* **ACTIVITY**: Reproduce exactly the lines below from the one containing "Introduce myself as" through the one containing "1Hi Pilar/Dear Madam", including both, and nothing else.

* **THE RECORDS**:
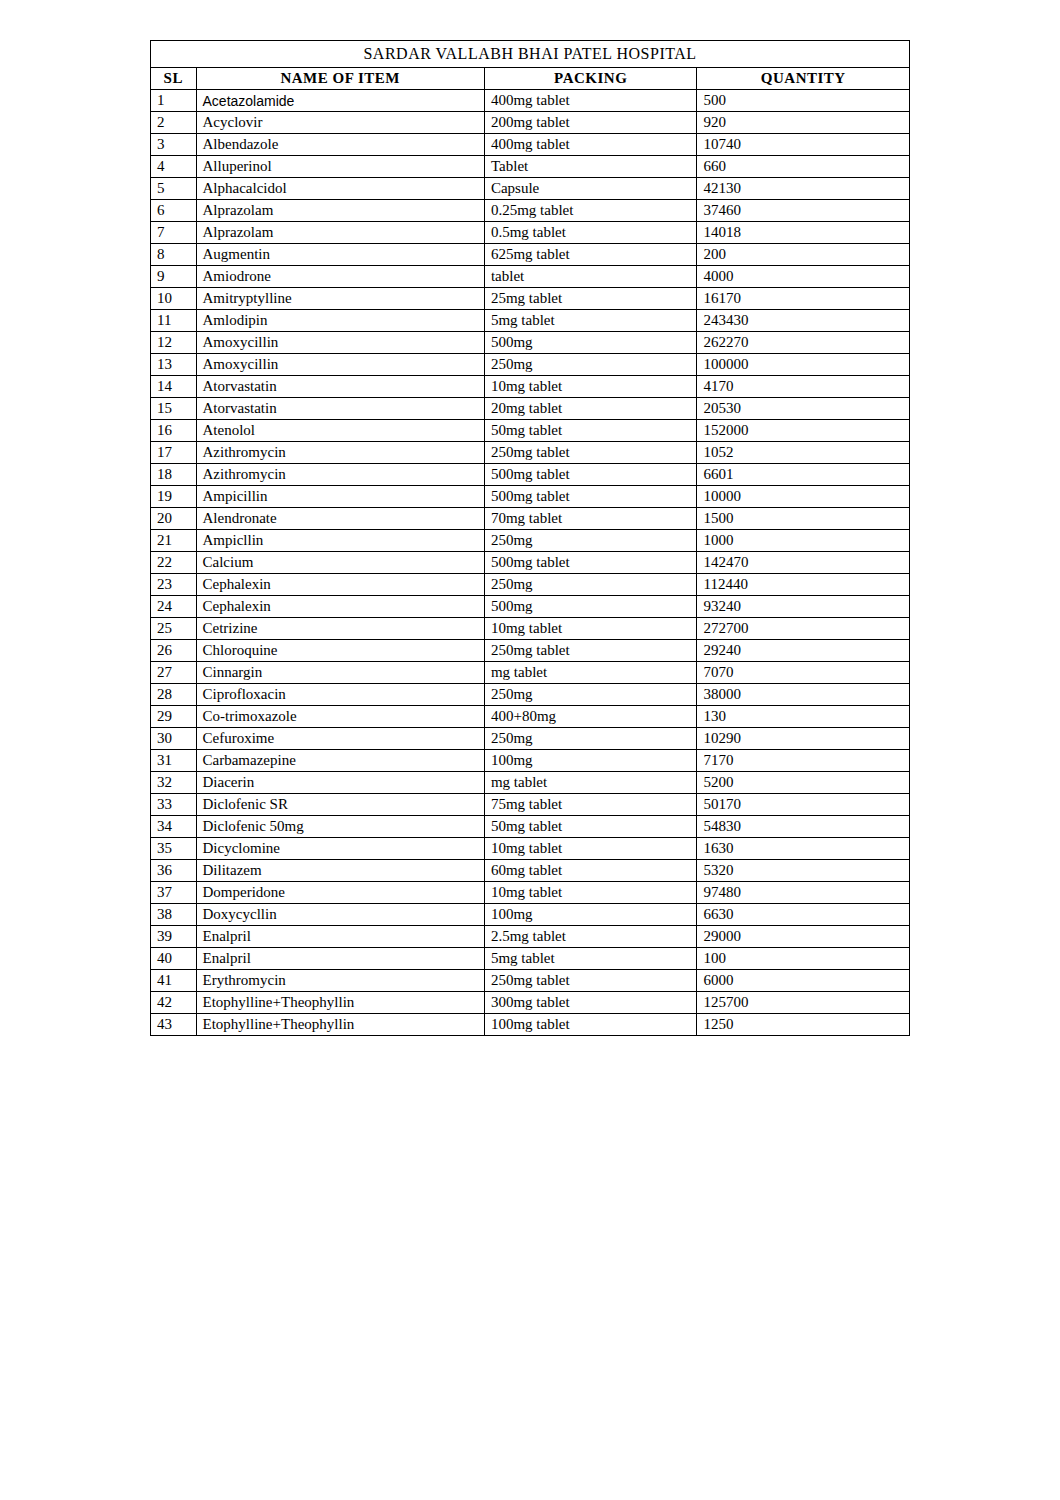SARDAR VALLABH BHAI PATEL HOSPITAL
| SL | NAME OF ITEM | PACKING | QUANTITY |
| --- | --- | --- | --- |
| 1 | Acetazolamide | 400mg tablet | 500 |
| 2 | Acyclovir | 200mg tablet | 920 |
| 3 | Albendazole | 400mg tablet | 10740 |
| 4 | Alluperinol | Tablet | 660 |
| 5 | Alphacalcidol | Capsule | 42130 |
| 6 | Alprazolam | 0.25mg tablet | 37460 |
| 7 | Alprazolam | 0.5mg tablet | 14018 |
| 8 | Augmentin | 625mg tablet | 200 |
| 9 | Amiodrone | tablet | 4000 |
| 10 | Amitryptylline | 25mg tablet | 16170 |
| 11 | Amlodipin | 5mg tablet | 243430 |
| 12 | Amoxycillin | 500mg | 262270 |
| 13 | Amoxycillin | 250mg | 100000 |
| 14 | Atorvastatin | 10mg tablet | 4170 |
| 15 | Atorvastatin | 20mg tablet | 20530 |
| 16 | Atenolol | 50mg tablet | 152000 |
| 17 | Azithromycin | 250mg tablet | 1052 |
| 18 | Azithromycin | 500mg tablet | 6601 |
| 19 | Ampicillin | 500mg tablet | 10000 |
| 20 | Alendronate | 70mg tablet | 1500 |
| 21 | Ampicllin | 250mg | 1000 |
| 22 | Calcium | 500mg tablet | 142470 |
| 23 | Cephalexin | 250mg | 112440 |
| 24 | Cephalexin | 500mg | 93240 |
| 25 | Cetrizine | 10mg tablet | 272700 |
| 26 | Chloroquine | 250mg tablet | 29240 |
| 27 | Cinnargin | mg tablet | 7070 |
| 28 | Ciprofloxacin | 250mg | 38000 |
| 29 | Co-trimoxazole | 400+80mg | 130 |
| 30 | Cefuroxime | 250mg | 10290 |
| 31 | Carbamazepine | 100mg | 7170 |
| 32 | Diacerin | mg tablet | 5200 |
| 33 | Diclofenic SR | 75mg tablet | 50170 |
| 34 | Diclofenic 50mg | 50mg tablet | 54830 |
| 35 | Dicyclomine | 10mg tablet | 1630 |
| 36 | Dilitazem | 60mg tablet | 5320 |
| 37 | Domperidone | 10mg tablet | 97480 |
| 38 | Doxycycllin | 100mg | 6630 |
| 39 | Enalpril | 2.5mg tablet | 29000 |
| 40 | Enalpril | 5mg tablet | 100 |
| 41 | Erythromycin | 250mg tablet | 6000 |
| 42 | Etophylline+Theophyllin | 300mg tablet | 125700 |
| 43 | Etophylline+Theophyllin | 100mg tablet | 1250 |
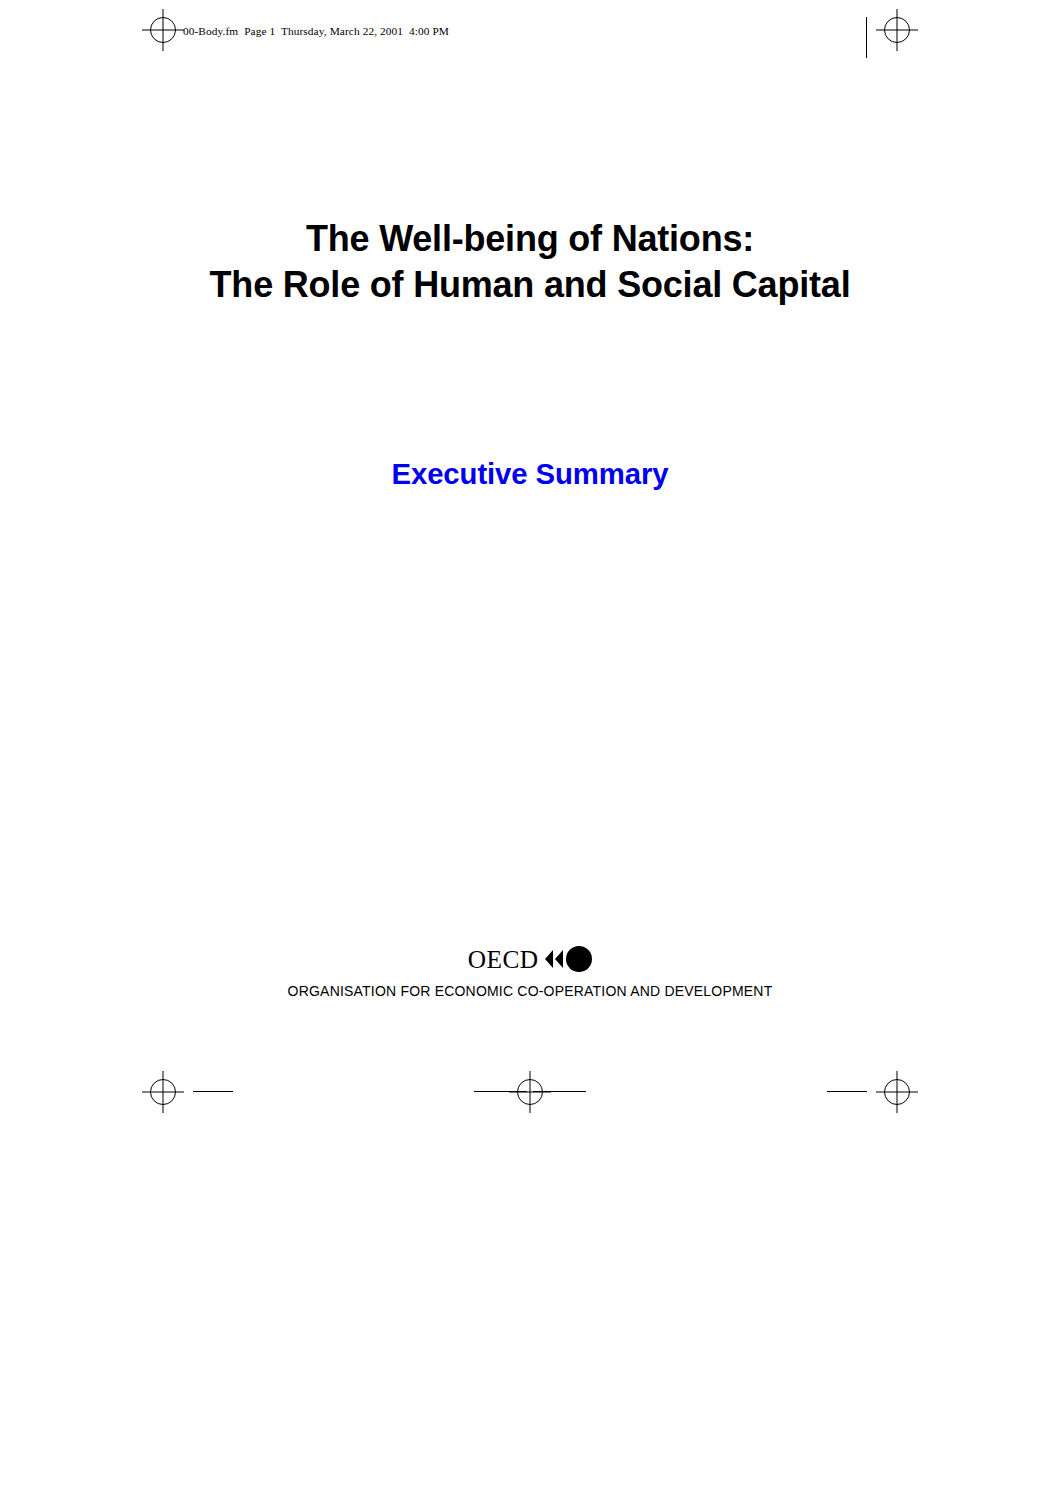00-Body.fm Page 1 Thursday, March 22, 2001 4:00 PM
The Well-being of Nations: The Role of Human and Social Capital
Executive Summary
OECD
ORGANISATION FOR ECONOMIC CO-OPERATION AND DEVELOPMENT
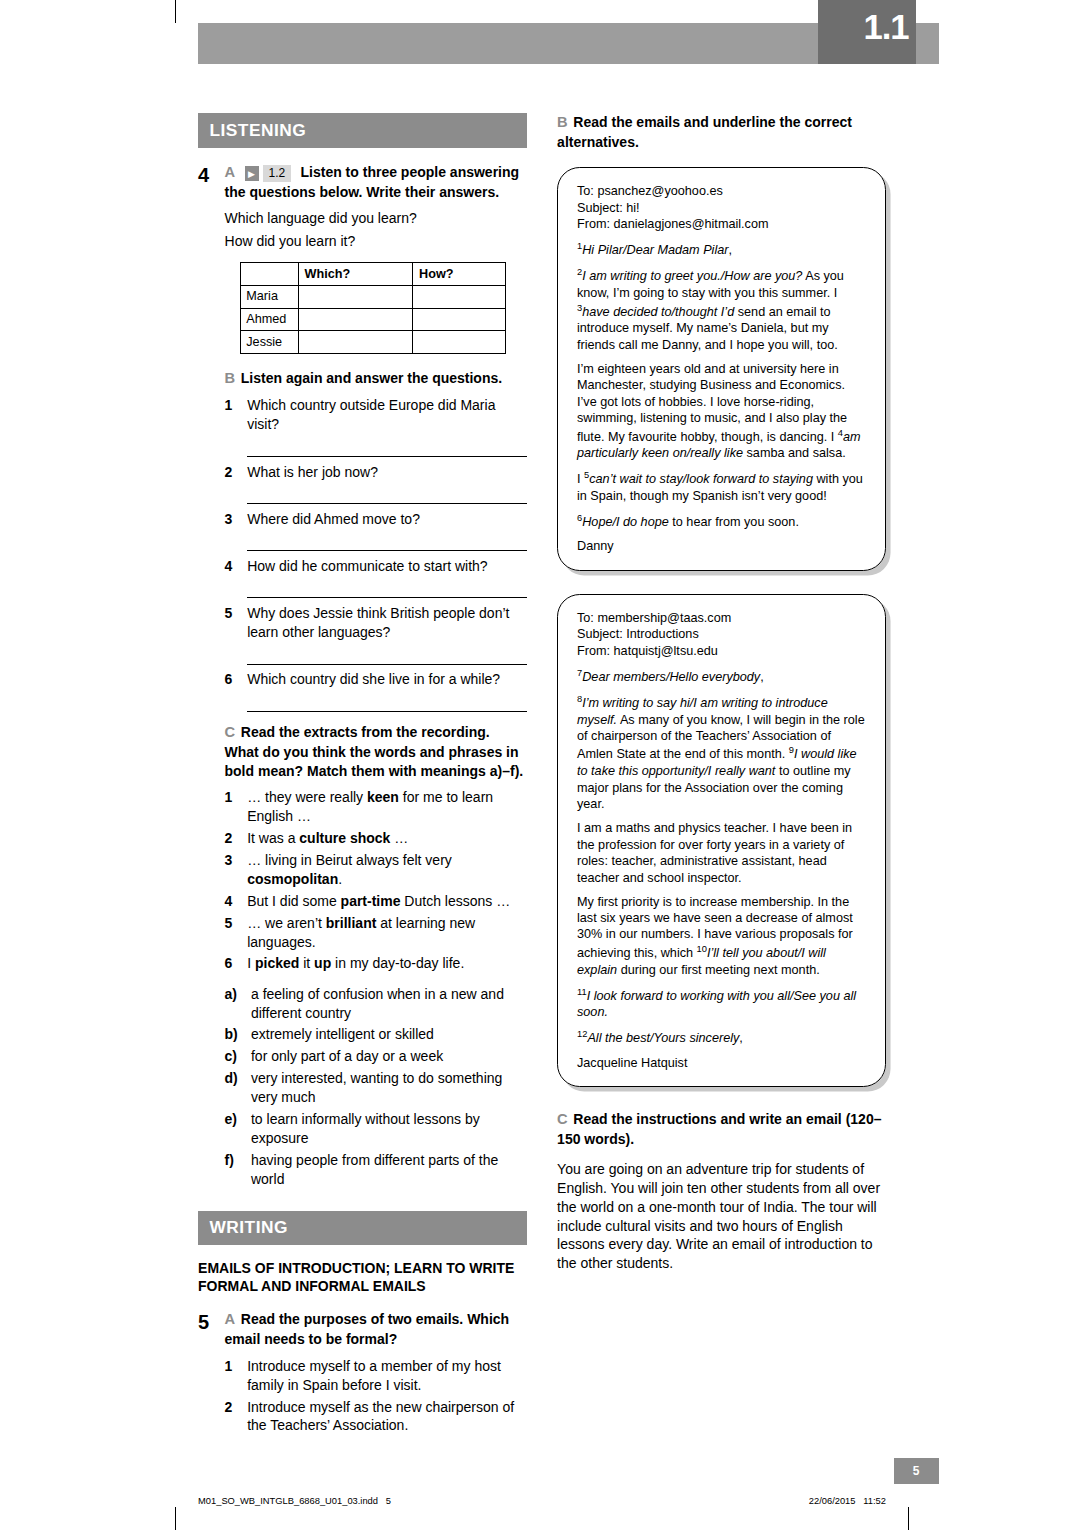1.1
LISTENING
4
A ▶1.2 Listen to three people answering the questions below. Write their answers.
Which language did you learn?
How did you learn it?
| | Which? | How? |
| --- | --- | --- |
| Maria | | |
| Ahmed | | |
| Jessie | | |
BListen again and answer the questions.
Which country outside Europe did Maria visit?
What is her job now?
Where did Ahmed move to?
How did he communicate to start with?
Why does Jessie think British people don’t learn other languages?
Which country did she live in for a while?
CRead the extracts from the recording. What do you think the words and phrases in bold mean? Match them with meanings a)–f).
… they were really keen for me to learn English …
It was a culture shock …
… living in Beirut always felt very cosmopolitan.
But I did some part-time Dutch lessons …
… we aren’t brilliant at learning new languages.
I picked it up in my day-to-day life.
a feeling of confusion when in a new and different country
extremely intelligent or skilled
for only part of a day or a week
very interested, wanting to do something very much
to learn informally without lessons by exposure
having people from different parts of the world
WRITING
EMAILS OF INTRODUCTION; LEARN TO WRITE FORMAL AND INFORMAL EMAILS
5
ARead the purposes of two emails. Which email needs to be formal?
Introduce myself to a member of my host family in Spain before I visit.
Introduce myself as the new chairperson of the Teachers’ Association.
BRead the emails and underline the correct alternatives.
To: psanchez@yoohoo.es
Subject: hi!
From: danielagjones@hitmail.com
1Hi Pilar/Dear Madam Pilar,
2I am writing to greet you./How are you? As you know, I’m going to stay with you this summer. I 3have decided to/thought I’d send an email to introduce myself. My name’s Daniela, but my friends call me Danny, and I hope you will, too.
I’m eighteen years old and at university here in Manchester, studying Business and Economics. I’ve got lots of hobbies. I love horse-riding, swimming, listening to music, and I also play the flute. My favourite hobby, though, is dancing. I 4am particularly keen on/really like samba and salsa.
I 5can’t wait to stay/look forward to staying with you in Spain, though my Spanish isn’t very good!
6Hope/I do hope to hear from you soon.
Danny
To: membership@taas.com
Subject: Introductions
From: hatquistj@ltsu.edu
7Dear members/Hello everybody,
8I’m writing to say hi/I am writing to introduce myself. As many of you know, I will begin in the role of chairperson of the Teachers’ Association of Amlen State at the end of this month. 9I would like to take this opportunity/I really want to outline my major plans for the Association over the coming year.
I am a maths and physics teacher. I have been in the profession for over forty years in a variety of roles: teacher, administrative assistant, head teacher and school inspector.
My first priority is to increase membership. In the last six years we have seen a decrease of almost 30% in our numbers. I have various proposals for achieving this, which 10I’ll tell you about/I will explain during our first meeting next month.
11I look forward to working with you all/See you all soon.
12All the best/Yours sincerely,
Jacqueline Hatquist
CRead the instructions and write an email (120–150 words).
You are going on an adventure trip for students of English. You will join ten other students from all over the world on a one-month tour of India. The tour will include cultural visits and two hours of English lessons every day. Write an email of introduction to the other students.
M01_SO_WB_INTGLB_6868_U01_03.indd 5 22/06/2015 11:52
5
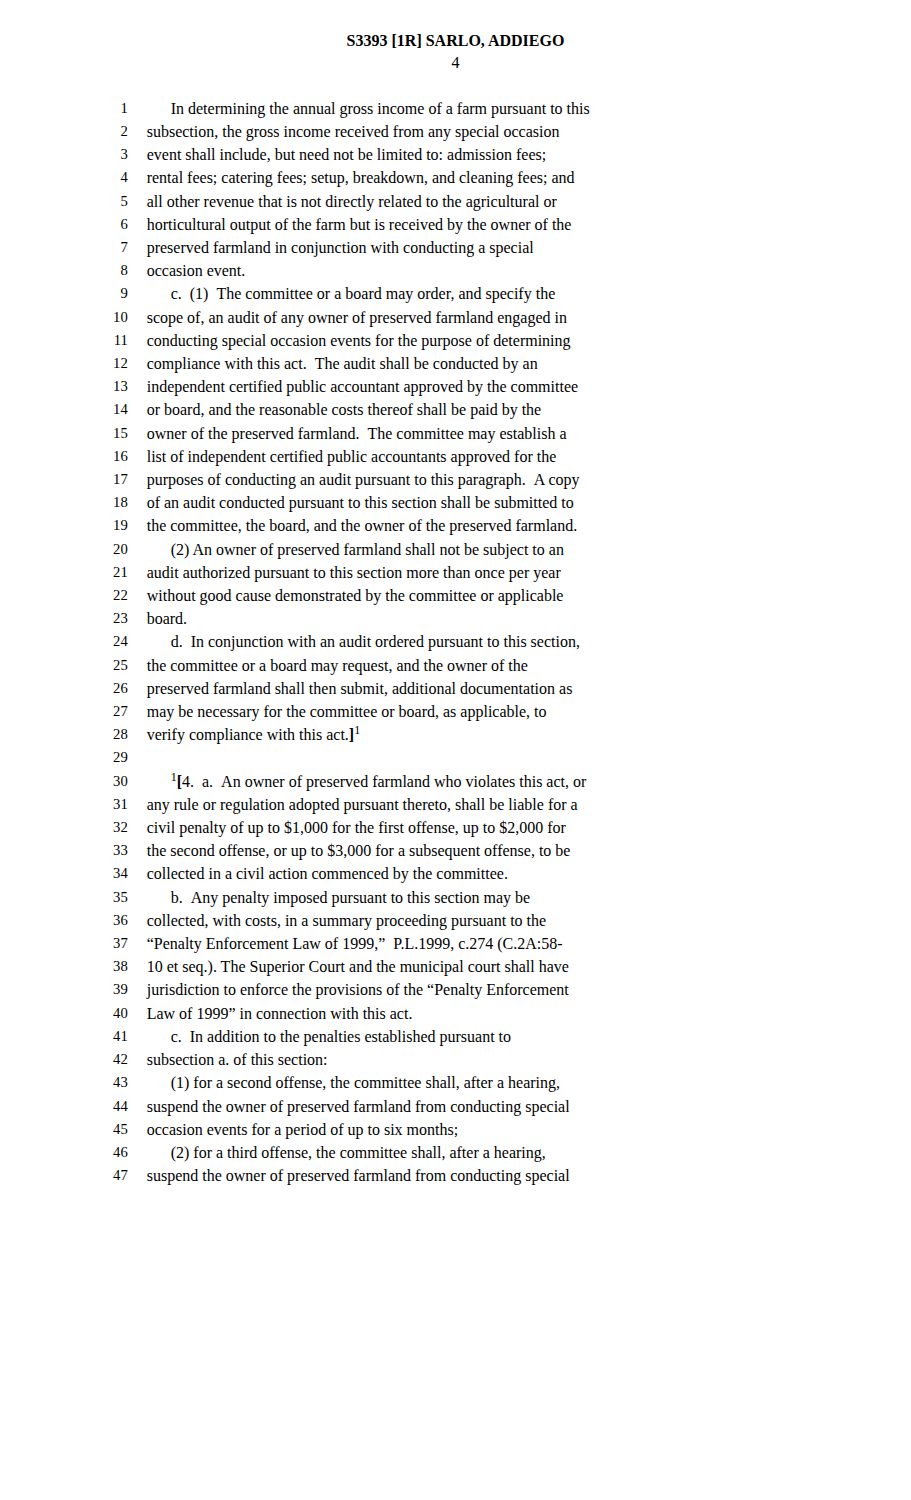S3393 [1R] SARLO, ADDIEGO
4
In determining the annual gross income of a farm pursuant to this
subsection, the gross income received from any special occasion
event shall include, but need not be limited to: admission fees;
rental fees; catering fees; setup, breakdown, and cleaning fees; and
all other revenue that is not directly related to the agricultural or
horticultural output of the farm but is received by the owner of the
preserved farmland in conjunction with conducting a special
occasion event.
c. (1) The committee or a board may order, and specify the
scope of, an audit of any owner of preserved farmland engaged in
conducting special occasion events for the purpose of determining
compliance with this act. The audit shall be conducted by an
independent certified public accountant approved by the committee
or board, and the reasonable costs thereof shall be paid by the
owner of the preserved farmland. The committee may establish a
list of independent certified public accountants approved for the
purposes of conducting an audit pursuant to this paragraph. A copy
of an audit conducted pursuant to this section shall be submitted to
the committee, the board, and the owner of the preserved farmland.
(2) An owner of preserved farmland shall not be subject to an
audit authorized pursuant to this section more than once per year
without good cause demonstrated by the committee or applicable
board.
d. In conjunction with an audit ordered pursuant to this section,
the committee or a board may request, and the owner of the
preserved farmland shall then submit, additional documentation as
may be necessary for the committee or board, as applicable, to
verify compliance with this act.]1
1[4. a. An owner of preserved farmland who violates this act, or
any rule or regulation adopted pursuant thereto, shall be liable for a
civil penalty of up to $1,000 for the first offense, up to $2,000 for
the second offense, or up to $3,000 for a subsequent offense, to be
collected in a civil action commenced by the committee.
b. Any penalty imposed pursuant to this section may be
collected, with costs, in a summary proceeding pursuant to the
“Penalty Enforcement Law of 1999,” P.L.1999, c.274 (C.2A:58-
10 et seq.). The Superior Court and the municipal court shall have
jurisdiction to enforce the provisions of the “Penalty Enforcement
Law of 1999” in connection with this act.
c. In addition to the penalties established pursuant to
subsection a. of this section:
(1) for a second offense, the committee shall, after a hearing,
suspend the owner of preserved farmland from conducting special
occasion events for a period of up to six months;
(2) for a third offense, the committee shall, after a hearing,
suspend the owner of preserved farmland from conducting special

* **TASK OUTPUT**:
Introduce myself as the new chairperson of the Teachers’ Association.
BRead the emails and underline the correct alternatives.
To: psanchez@yoohoo.es
Subject: hi!
From: danielagjones@hitmail.com
1Hi Pilar/Dear Madam Pilar,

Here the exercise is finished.